To protect cells and tissues from the aforementioned toxicity of free heme, its levels are tightly regulated systemically. To prevent the free heme from accumulating within the cell, it can be exported via FLVCR or ABCG2 (ATP-binding cassette subfamily G member 2) (25, 26). A surplus amount of extracellular free heme is principally eliminated from the serum through the heme-binding protein hemopexin, which recognizes and internalizes free heme by the CD91/LRP1 scavenger receptor, but also through its ability to bind to haptoglobin, and albumin (27, 28). The internalization of the heme-hemopexin complex and the subsequent recycling of heme is performed by hepatocytes and macrophages of the liver and the spleen (27, 29). Liver is thought to be the primary site that clears the heme-hemopexin complex but other tissues such as the human placenta and the brain are also reported to clear it (30, 31). The high expression of CD91/LRP1 in the placenta during pregnancy and the activity of the heme-hemopexin clearance system in the brain after subarachnoid hemorrhage suggest that various forms of stress, where there are changes in vascular permeability, organs other than the liver may see the heme-hemopexin complex entering tissue parenchyma. Therein, it can be internalized and processed by resident macrophages and other cell types (32, 33). After internalization, intracellular free heme is principally metabolized by HO and every cell contains one or both isoforms of heme oxygenase. HO-1 is the inducible form regulated in large part by the transcription factors Nrf2 and Bach1 while HO-2 is constitutive and primarily found in the brain, testes and endothelium where it contributes to vasomotor tone and oxygen sensing (34–36). Within the cell, heme can be rapidly degraded into iron, biliverdin, and carbon monoxide (CO). Iron is sequentially sequestered into ferritin and biliverdin is further converted to bilirubin by biliverdin reductase (Figure 1) (37).
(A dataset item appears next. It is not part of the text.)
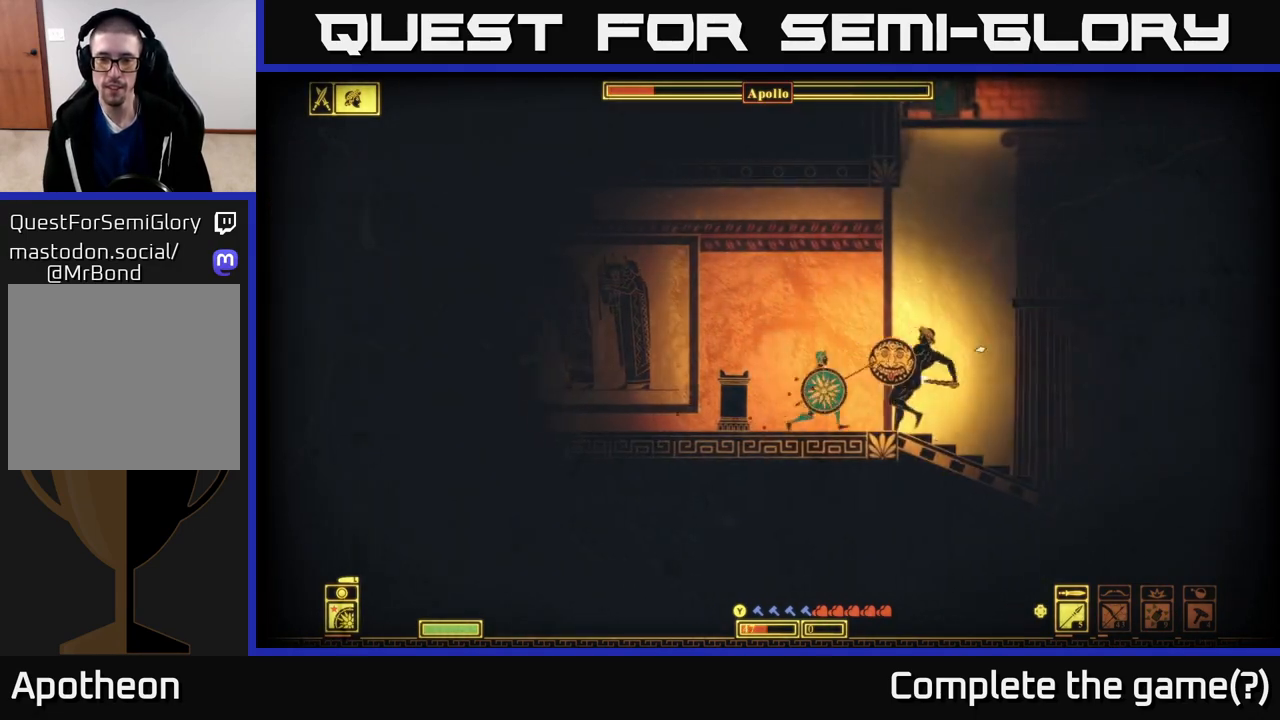
{"buttons": [], "left_stick": "right", "right_stick": "right", "events": [[50, "R2", "up"]]}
Heme Oxygenase-1 and Cellular Protection
In addition to its primary role in heme metabolism, HO-1 is well-known as a “master” stress-response gene due to its central role in the host's response to changes in the environment, where it serves to preserve homeostatic maintenance of cells and tissues under pathophysiological conditions. In addition to heme, other stimuli induce HO-1, such as pathogens (38), tissue damage (37, 39), hypoxia (40), hyperoxia (41), inflammatory cytokines (42), ultraviolet light (43), and oxidants (44). The effects of HO-1 have been cemented as being cytoprotective, especially under inflammatory conditions. There are well-documented studies showing that the induction of HO-1 leads to remarkably better survival in numerous in vivo models of tissue injury and infection, while the lack of HO-1 is highly detrimental (45–48). HO-1 deficient individuals exhibit heightened susceptibility to stress and increased inflammatory indices such as leukocytosis and thrombocytosis with a significantly shortened life span (49–51). HO-1 deficient mice mimic the human phenotype with increased sensitivity to a plethora of stressors (52). Increasing data have clearly solidified that the mechanism of HO-1 cytoprotection is mediated through the generation of one or more of its products, including the bile pigments, biliverdin/bilirubin, and CO, and likely through the removal of prooxidant iron. Each of these bioactive products has been well-studied and functions through various signaling pathways depending on the cell type and model system being studied.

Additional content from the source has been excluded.